Strategy's Bitcoin Sale Triggers STRC Depeg, Raising Leverage Risks
In brief
- Strategy sold 32 BTC Monday via 8-K filing to pay dividends and 'inoculate' markets.
- STRC preferred stock depegged from $100 par to $94.84, signaling funding model stress.
- Bitcoin fell ~10% in early June to $65,400 amid $1.76B in leveraged liquidations.
- Analysts split: some cite structural leverage flaws; others see navigable friction.
- Sale reversed Strategy's 'never sell' stance, shaking investor confidence in the narrative.
The Sale and the Fallout
Strategy sold 32 BTC in the previous week, revealed in an 8-K filing on Monday. Michael Saylor, the company's chair, had signaled this move months earlier, saying the firm would "probably sell some Bitcoin to pay a dividend just to inoculate the market and send the message that we did it." The intent was reassurance. The result was chaos.
Bitcoin plunged sharply on the news, slipping to lows under $66,000. The broader crypto market followed. Liquidations of leveraged positions reached $1.76 billion on June 2, per CoinGlass data. Bitcoin dropped roughly 10% from $74,000 to $65,400 in early June, a shaky start to the month.
The damage extended to Strategy's own securities. STRC, the company's preferred perpetual stock, dropped from its $100 par value to $94.84. Strategy's common stock MSTR fell 9.6% from Monday's open to $134, then slipped another 4% Wednesday to $130.
Structural Crack or Friction?
The depeg has divided analysts. Ryan Yoon, senior analyst at Tiger Research, stated that STRC's depegging signals a structural crack in Strategy's leverage-heavy Bitcoin flywheel. Yoon argued that the sale shattered the 'never sell' narrative, putting immediate downward pressure on Bitcoin.
Others see the situation differently. Andri Fauzan Adziima, research lead at Bitrue Research Institute, argued that Saylor's actions were fundamentally sound balance-sheet decisions that were poorly timed. STRC's decoupling to the $95–97 level increases the cost of preferred funding and compresses the mNAV premium, he noted, but most institutional investors see the situation as navigable leverage friction rather than a death spiral.
The Context Behind the Moves
Strategy's recent actions weren't isolated. The company purchased 24,869 BTC using proceeds from its $2 billion STRC offering. It also used $1.38 billion in cash reserves to retire $1.5 billion of its 2029 convertible bonds, a move to reduce debt obligations.
The sale marked a reversal of Strategy's long-held 'Never sell your Bitcoin' stance. That narrative—reinforced for years—had become central to the company's identity and its appeal to Bitcoin maximalists. Breaking it, even for sound financial reasons, carries symbolic weight.

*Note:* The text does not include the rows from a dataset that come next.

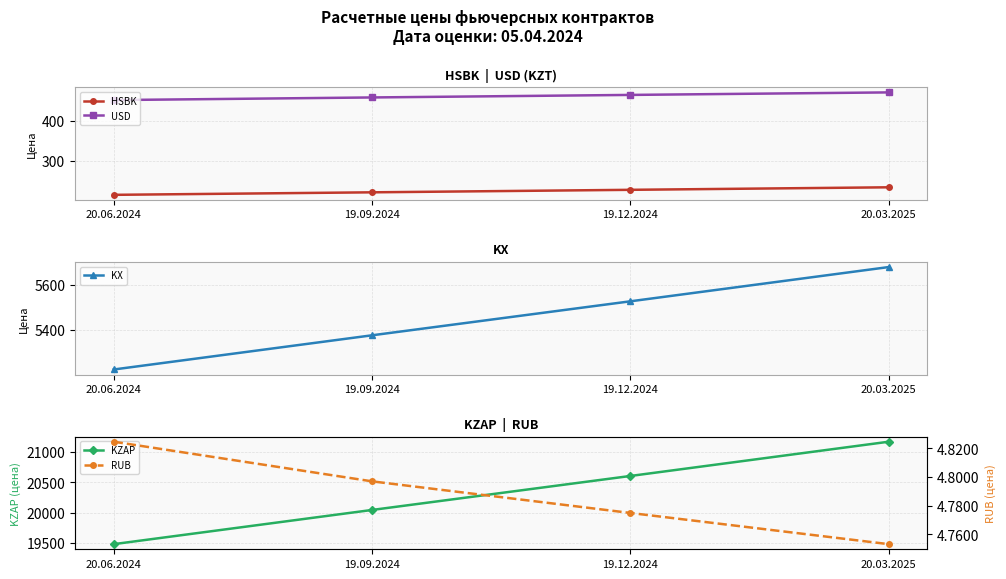

Rank the series by their maximum value, from lowest to highest.

RUB, HSBK, USD, KX, KZAP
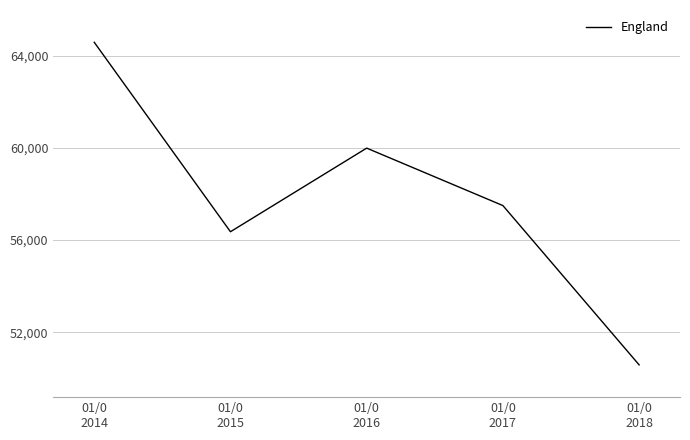

What is the ratio of the value at 01/0
2018 to the value at 01/0
2016?

0.8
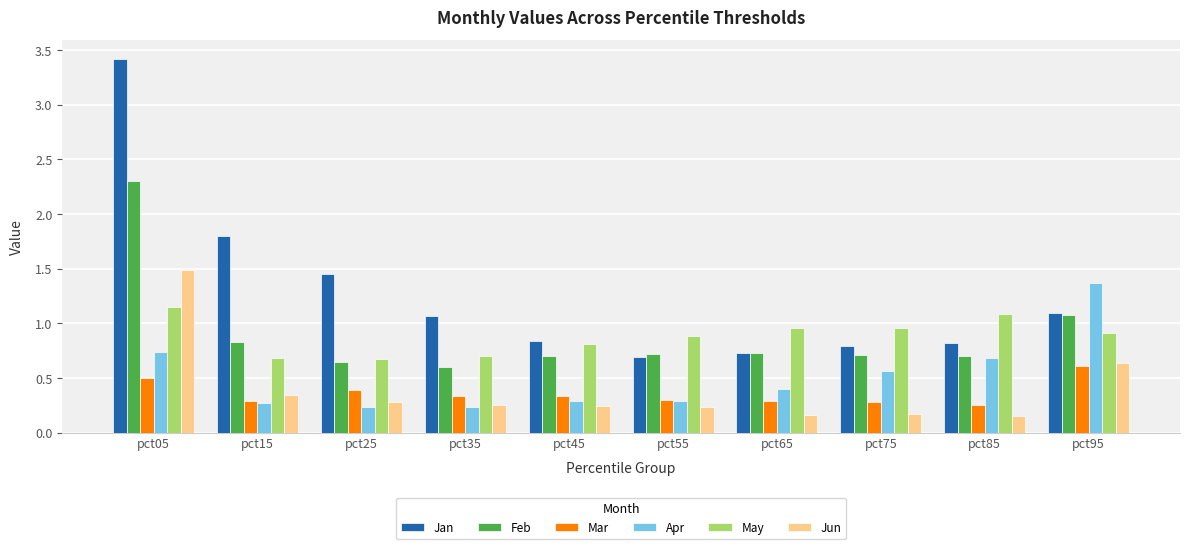

At which category is the sum across all series the highest?

pct05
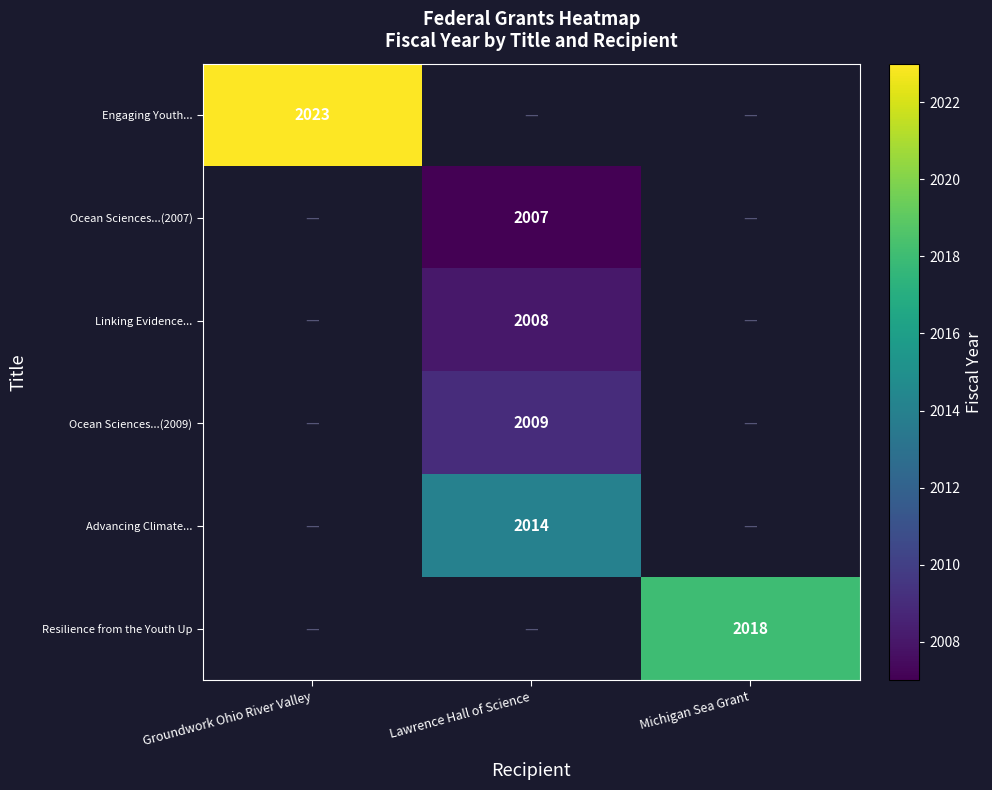

At which category does the chart reach its peak across all series?

Groundwork Ohio River Valley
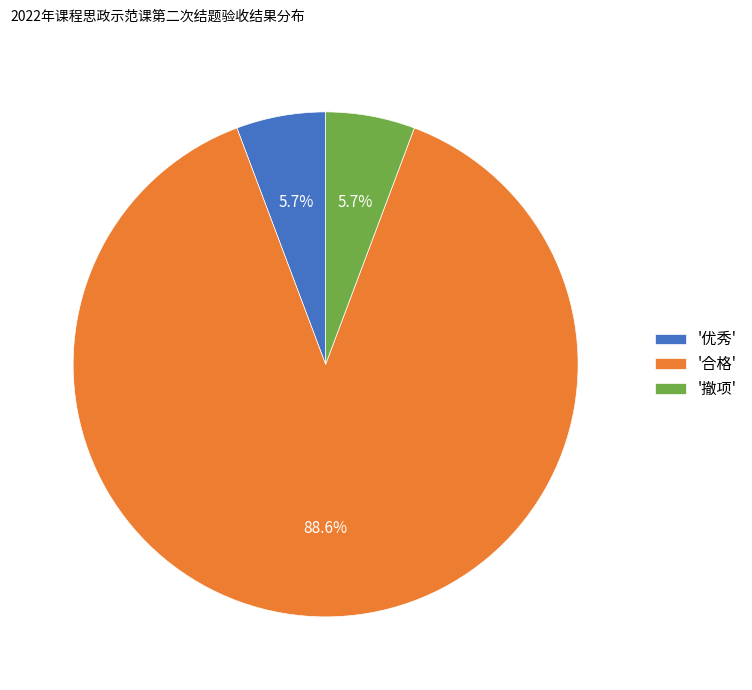

Is the sum of '优秀' and '撤项' greater than half?

No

Crypto economist Alex Kruger summed up the frustration bluntly: "It's tragicomic how bad Saylor's recent moves have been. He tried to save STRC by signaling willingness to sell Bitcoin, and cratered it all in the process."
The question now is whether the depeg and market reaction represent a true vulnerability in Strategy's model or a temporary liquidity event. Institutional investors may hold steady, but the narrative—once shattered—is harder to rebuild.